Totaal aantal pageviews

vrijdag 10 juni 2011

Doerak Ding 23: Evaluatie


Op het allerlaatste moment bedacht een, mij onbekende, collega dat deze cursus ook wel eens wat voor mij zou zijn. Plots zat ik tijdens de eerste bijeenkomst van 23-archiefdingen achter een laptop mijn eerste blog te fabriceren. Wat mij die dag het meest aansprak was dat het vooral leuk moest zijn. Dit was niet tegen dovemansoren gezegd. Met kattenverhalen heb ik jaren lang mijn familie- en vriendenkring bestookt en uit deze verzameling kon ik flink putten. Maar ik kwam er snel achter dat de bedoeling iets genuanceerder lag. Dat blog was om mijn bevindingen over de cursus en de ideeën voor ons archief te spuien.

De eerste helft van de aangeboden 23-dingen had ik me als webmaster al grotendeels eigen gemaakt. Pas daarna kreeg ik het idee dat er wat van me verwacht werd en kwam ik zelfs in tijdnood. De opmerking, die ik tegen het einde van de cursus onder ogen kreeg, dat je niet alles hoeft te lezen had van mij wat eerder mogen langskomen.

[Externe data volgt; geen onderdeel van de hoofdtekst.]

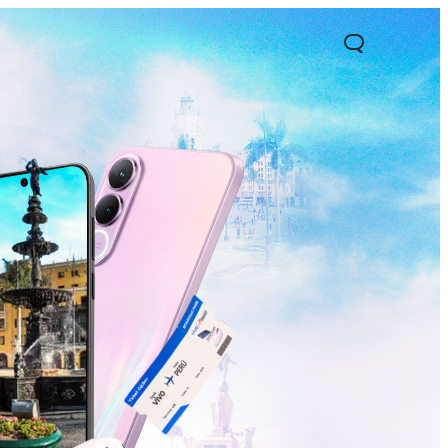
1 5G
Y05
Y31 5G
nuevo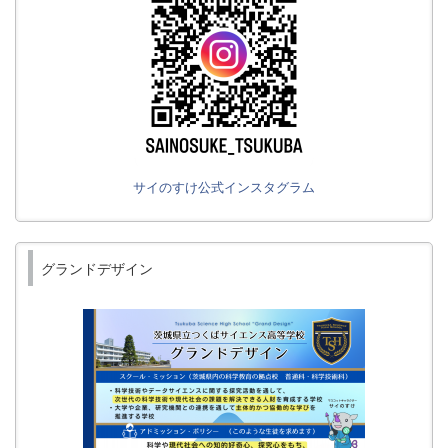
サイのすけ公式インスタグラム
グランドデザイン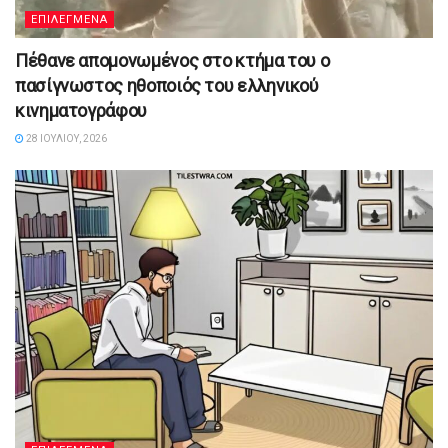
ΕΠΙΛΕΓΜΕΝΑ
Πέθανε απομονωμένος στο κτήμα του ο
πασίγνωστος ηθοποιός του ελληνικού
κινηματογράφου
28 ΙΟΥΛΊΟΥ, 2026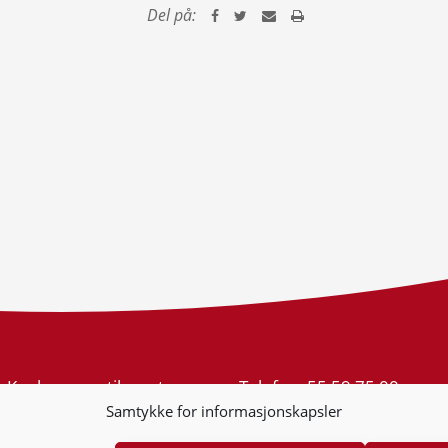
Del på:
Konkurransetilsynet
Telefon:
55 59 75 00
Postboks 439 Sentrum
E-post:
post@kt.no
Samtykke for informasjonskapsler
5805 Bergen
Nyhetsvarsel >>
Org.nr: 974 761 246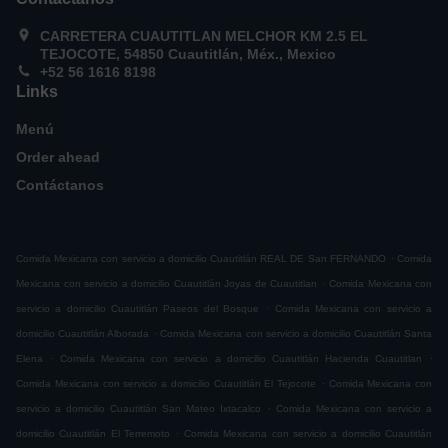
CARRETERA CUAUTITLAN MELCHOR KM 2.5 EL
TEJOCOTE, 54850 Cuautitlán, Méx., Mexico
+52 56 1616 8198
Links
Menú
Order ahead
Contáctanos
.
Comida Mexicana con servicio a domicilio Cuautitlán REAL DE San FERNANDO
Comida
.
Mexicana con servicio a domicilio Cuautitlán Joyas de Cuautitlan
Comida Mexicana con
.
servicio a domicilio Cuautitlán Paseos del Bosque
Comida Mexicana con servicio a
.
domicilio Cuautitlán Alborada
Comida Mexicana con servicio a domicilio Cuautitlán Santa
.
.
Elena
Comida Mexicana con servicio a domicilio Cuautitlán Hacienda Cuautitlan
.
Comida Mexicana con servicio a domicilio Cuautitlán El Tejocote
Comida Mexicana con
.
servicio a domicilio Cuautitlán San Mateo Ixtacalco
Comida Mexicana con servicio a
.
domicilio Cuautitlán El Terremoto
Comida Mexicana con servicio a domicilio Cuautitlán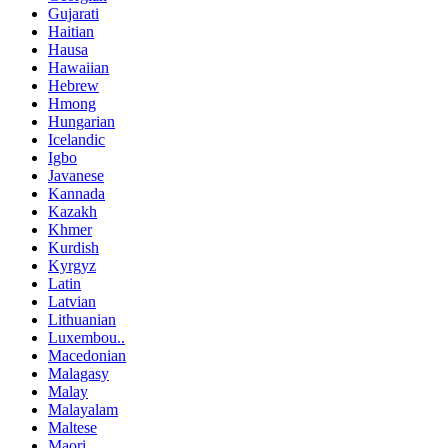
Gujarati
Haitian
Hausa
Hawaiian
Hebrew
Hmong
Hungarian
Icelandic
Igbo
Javanese
Kannada
Kazakh
Khmer
Kurdish
Kyrgyz
Latin
Latvian
Lithuanian
Luxembou..
Macedonian
Malagasy
Malay
Malayalam
Maltese
Maori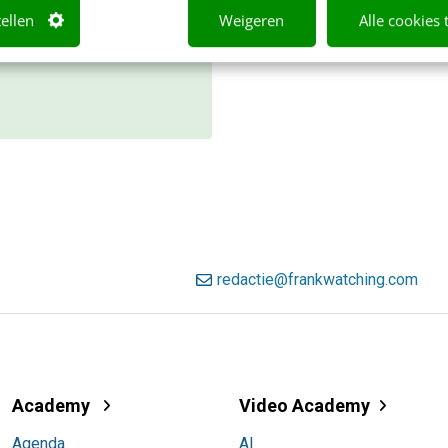
jk direct.
tellen
Weigeren
Alle cookies 
r weten
redactie@frankwatching.com
Academy
Video Academy
Agenda
AI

Wat heeft deze cursus met onze organisatie gedaan? In ieder geval ervoor gezorgd dat er een behoorlijke kaalslag plaatsvond onder het grote aantal cursisten. Ik kan me dat aan de ene kant wel voorstellen wanneer je vanuit het niets ineens met talloze digitale mogelijkheden geconfronteerd wordt. Aan de andere kant vind ik het jammer dat deze mensen mijn blogs met ervaringen niet hebben gevolgd en van hun (vast goede) opmerkingen hebben voorzien en dat ik op dat moment niets van hun ervaringen meekreeg. De cursus en de gerelateerde toepassingen in de organisatie waren hierdoor geen gespreksstof zodat uit te wisselen tips en vragen stellen over en weer niet aan bod kwamen.

Tip van Omajak: Misschien helpt het om voor aanvang van deze cursus een soort mini-cursusje te serveren met uit elk ding één klein voorbeeldje? Wanneer het totaalplaatje bij de cursist bezonken is overziet hij/zij de cursus wat beter. En zeker op tijd laten weten dat ze niet alles hoeven te lezen!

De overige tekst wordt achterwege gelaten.